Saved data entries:
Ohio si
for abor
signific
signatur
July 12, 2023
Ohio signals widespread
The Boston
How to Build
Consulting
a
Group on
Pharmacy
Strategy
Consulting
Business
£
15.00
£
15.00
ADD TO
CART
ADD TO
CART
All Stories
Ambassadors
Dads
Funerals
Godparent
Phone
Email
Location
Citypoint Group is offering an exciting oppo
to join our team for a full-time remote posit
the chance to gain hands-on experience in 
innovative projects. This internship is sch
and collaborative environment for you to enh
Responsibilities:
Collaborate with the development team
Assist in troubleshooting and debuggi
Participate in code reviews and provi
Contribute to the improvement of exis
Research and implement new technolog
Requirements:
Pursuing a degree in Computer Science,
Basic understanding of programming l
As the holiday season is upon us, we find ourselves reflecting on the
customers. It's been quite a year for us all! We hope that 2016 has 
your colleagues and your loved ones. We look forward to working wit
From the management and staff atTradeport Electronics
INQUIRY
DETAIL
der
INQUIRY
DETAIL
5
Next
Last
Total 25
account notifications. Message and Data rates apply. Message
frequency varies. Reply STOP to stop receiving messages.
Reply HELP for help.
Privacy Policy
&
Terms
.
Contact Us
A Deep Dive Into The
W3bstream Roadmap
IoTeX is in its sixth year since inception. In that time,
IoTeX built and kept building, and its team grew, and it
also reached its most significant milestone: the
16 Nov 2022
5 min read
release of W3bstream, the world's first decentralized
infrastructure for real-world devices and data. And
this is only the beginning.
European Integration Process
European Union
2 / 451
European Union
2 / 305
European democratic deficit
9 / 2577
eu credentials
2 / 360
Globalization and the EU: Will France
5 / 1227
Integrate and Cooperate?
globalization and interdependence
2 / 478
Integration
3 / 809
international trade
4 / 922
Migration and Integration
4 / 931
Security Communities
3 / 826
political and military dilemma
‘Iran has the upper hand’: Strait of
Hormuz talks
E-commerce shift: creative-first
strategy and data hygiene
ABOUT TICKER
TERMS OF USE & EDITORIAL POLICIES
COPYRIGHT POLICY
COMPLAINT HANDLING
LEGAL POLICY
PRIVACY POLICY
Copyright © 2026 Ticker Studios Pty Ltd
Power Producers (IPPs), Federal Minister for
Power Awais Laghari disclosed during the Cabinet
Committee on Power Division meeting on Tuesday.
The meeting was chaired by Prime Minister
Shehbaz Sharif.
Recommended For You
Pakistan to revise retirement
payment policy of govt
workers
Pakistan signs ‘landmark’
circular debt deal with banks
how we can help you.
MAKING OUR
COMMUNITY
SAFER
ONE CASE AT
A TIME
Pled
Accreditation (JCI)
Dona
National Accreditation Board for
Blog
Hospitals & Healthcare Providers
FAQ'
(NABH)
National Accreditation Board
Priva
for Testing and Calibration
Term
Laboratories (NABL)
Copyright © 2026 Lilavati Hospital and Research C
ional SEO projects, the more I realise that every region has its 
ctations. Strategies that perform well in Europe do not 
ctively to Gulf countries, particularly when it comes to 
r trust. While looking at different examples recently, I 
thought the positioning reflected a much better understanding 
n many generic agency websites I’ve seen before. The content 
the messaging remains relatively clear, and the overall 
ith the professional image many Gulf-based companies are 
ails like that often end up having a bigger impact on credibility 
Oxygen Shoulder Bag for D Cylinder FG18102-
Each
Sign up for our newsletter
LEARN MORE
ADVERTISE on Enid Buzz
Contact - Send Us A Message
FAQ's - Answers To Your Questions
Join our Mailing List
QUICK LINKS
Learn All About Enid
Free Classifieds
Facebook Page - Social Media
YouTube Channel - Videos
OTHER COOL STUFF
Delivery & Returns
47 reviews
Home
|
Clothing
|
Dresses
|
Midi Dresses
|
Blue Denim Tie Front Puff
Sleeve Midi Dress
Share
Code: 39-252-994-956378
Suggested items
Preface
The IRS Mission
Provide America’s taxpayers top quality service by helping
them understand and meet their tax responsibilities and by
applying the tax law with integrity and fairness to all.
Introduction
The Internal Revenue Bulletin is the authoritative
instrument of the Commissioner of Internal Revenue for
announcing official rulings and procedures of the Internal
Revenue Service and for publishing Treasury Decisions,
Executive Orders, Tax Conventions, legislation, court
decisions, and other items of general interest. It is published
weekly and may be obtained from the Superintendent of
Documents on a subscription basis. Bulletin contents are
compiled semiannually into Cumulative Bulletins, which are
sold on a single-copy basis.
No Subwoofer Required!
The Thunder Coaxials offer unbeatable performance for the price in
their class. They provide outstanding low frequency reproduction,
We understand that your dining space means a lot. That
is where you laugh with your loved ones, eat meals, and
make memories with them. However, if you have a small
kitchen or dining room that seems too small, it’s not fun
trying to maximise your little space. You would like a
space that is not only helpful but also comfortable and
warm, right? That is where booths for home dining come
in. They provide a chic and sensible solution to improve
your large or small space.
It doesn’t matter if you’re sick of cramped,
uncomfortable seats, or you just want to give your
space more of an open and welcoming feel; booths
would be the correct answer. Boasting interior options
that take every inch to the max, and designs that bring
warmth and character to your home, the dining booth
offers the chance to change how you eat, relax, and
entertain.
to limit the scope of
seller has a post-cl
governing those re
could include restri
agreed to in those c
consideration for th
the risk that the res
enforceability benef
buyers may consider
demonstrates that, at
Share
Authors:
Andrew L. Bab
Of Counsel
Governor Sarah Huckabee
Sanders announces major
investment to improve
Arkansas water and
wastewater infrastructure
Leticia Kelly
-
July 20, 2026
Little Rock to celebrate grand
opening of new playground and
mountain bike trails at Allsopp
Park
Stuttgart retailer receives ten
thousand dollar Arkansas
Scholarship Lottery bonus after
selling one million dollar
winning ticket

== WHAT THE TASK ASKS ==
If the word "frequency" appears in a line above, copy that line.

== TASK SOLUTION ==
frequency varies. Reply STOP to stop receiving messages.
their class. They provide outstanding low frequency reproduction,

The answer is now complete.